![](https://static.isu.pub/fe/default-story-images/news.jpg?width=720&quality=85%2C50)
2 minute read
3.3 Recommender System - Germany
The Central Office for Information Technology in the Security Sector (ZITiS), within the German Federal Ministry of the Interior, has been working on a recommender system, similar to those used by platforms such as Amazon, Netflix and Spotify. Recommender systems work on the assumption that in large, diverse datasets, similar users select similar items. Based on this knowledge, and after an initial period of learning, items of potential interest are automatically recommended to the user.
For large law enforcement agency databases containing vast quantities of data from criminal investigations, finding relevant information is often like searching for a proverbial ‘needle in the haystack’. ZITiS was specifically motivated to develop the recommender system to meet the exigencies of modern financial crime investigations that typically require the scrutinizing of vast quantities of financial data. Large cases of this kind could take years of work to search through and to find and cross-check relevant information for the case. With the increase of data and ever-growing databases, the frequency with which such large cases arise is likely to increase. The system itself is an active learning content-based tool, which means that the algorithm tries to interactively query valuable information for officers based on prior searches or similar user preferences.
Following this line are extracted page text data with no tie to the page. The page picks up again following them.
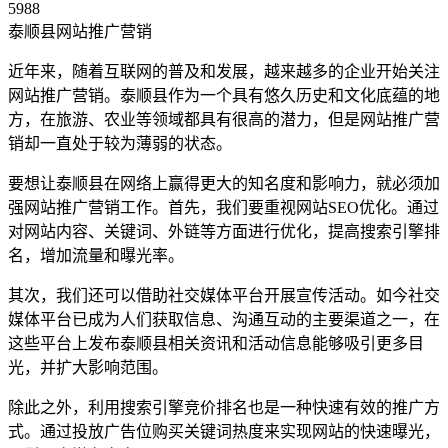
5988
泰顺县网站推广营销
近年来，随着互联网的普及和发展，越来越多的企业开始关注
网站推广营销。泰顺县作为一个具有悠久历史和文化底蕴的地
方，在旅游、农业等领域都具有很高的潜力，但是网站推广营
销却一直处于较为薄弱的状态。
要想让泰顺县在网络上赢得更大的知名度和影响力，就必须加
强网站推广营销工作。首先，我们要重视网站SEO优化。通过
对网站内容、关键词、外链等方面进行优化，提高搜索引擎排
名，增加流量和曝光率。
其次，我们还可以借助社交媒体平台开展宣传活动。如今社交
媒体平台已成为人们获取信息、沟通互动的主要渠道之一，在
这些平台上发布泰顺县相关资讯和活动信息能够吸引更多目
光，并扩大影响范围。
除此之外，利用搜索引擎竞价排名也是一种快速有效的推广方
式。通过投放广告位购买关键词热度来实现网站的快速曝光，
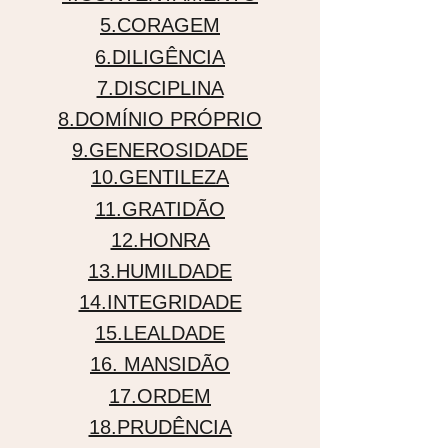
5.CORAGEM
6.DILIGÊNCIA
7.DISCIPLINA
8.DOMÍNIO PRÓPRIO
9.GENEROSIDADE
10.GENTILEZA
11.GRATIDÃO
12.HONRA
13.HUMILDADE
14.INTEGRIDADE
15.LEALDADE
16. MANSIDÃO
17.ORDEM
18.PRUDÊNCIA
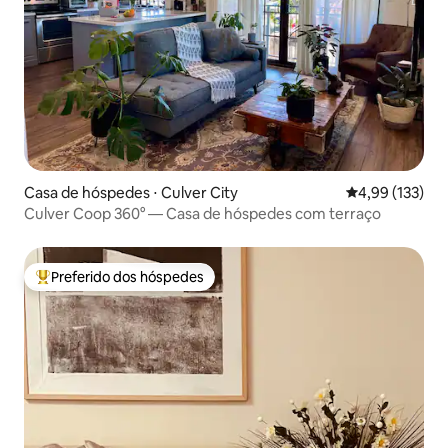
Casa de hóspedes ⋅ Culver City
4,99 de uma av
4,99 (133)
Culver Coop 360° — Casa de hóspedes com terraço
Preferido dos hóspedes
Entre os melhores preferidos dos hóspedes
While a promising application, there are some challenges concerning creating effective recommender systems for law enforcement. Primarily, it is essential that a recommender system with decision-making capacities is not biased. Bias will affect the accuracy and truthfulness of the information and could compromize an investigation. This will be a significant challenge for law enforcement to carefully navigate as recommender systems are in fact designed to encourage users in a specific direction, so as to avoid searching in multiple directions. For instance, recommender systems in the private sector, such as those used by Amazon, Netflix and Spotify, are designed to encourage users to ‘buy more products’, ‘watch more films’ or ‘listen to more music’. Law enforcement will need to ensure that its recommender systems truly seek to provide valuable information for law enforcement and not merely encourage ‘more arrests’. Another challenge is that ordinary recommender systems use limited data types, such as either audio or video exclusively, whereas with law enforcement these systems would have to work with a very broad range of types of data, such as emails, images, audio, video. Other potential challenges include ensuring accurate meta-data creation, the variety of content, the addition and contextualization of new content, explanation of recommendations, and the ‘cold start’ – starting from nowhere and having to link cases, individuals and evidence that may be relevant.